COLUMBUS, Ohio (WCMH) — In the event of an emergency, it’s important that all parties involved, whether that be on a federal, state or local level, are able to work together to be able to better protect the public, which is why simulations like the one happening this week in Columbus are so important.
This week, the drill is to simulate an anthrax attack, to make sure everyone is prepared to deal with the situation in the event of an emergency.
“We’re ready to respond at a moment’s notice,” Ohio National Guard Deputy Commander Cpt. Amin Ansari said. “We have a 90-minute response time from the minute we get the call to report on scene to get out of the door.”
The Ohio National Guard Civil Support Team consists of members in the Army and Air Force who train to make sure they’re able to go to a scene and collect samples.
“What we’re doing here today is going into a call that we have been given a white powdery substance, that was our response and here we are on scene to try and figure out what it is and mitigate that hazard,” Ansari said.
Exercises like this allow the Ohio Department of Health (ODH) to evaluate its ongoing readiness and make adjustments when necessary.
“It’s all with an eye towards best protecting the people of Ohio,” ODH Director Dr.

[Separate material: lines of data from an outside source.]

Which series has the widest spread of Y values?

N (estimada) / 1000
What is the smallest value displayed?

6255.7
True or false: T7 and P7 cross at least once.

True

Bruce Vanderhoff said.
The mission of ODH’s Bureau of Health Preparedness is to prepare, prevent and respond whenever the people of Ohio are experiencing threats to health and safety.

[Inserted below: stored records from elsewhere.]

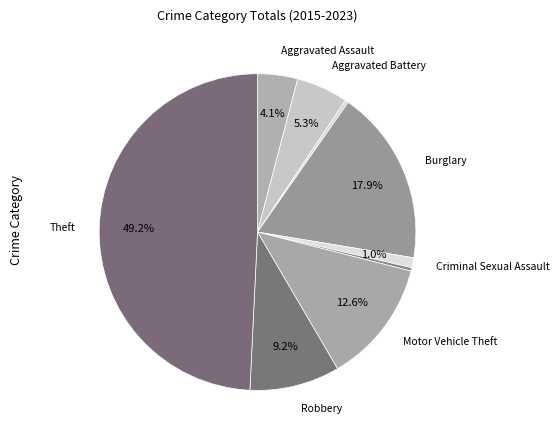

Rank the categories by value from highest to lowest.

Theft, Burglary, Motor Vehicle Theft, Robbery, Aggravated Battery, Aggravated Assault, Criminal Sexual Assault, Arson, Homicide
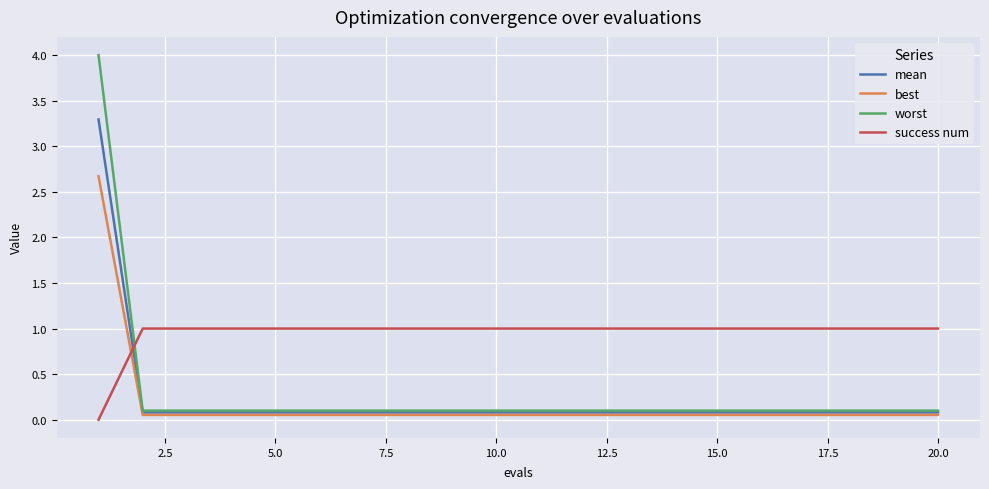

True or false: best and success num cross at least once.

True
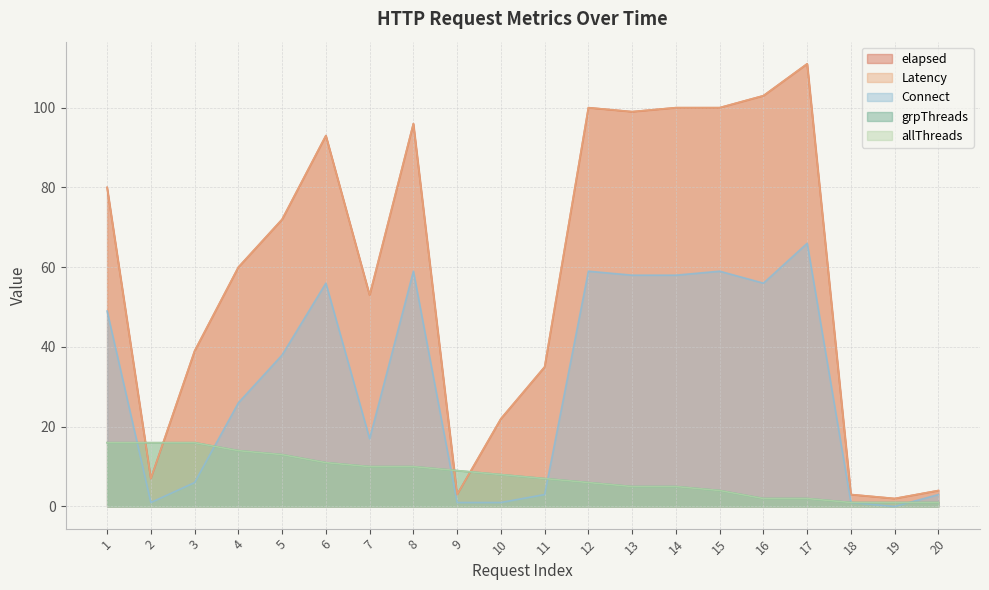

In Latency, how many points are lower than both neighbors (excluding endpoints)?

5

“During any potential biologic threat event like an anthrax attack, you see that we have our sampling teams, that are going in to access the situation, are well protected with specialized gear and that’s because even in this training episode, we’re working very hard to ensure that the experience is as real as possible,” Vanderhoff said.

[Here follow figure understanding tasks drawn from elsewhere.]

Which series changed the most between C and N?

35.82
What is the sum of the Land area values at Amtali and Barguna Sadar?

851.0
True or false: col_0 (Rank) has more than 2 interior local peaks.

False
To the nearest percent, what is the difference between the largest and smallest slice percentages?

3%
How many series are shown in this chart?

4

The National Guard and the Columbus Fire Department suited up and went in to secure the scene.
“When we come on scene, we work for the incident commander and right now that happens to be the fire chief of hazmat four and whenever he or she, whoever is taking that incident command feels that we’ve met their objectives, that’s when we will end that mission set,” Ansari said..
The work still isn’t done; the next step is working with all 88 counties in Ohio.
“What that will involve is the local health departments making a request for medications based on their population need,” Vanderhoff said. “The Ohio Department of Health will then work to ship this medication. Now for this simulation ‘medication’ is going to be empty pill bottles to eight regional drop sites all around the state.”
The goal is to get the medication within the first 48 hours, then comes the debrief.
“The actual debrief will come from the incident commander telling us we’ve completed the mission, or we need more additional resources to come in and finalize things,” Ansari said.
The simulation continues Wednesday at the Historic Crew Stadium.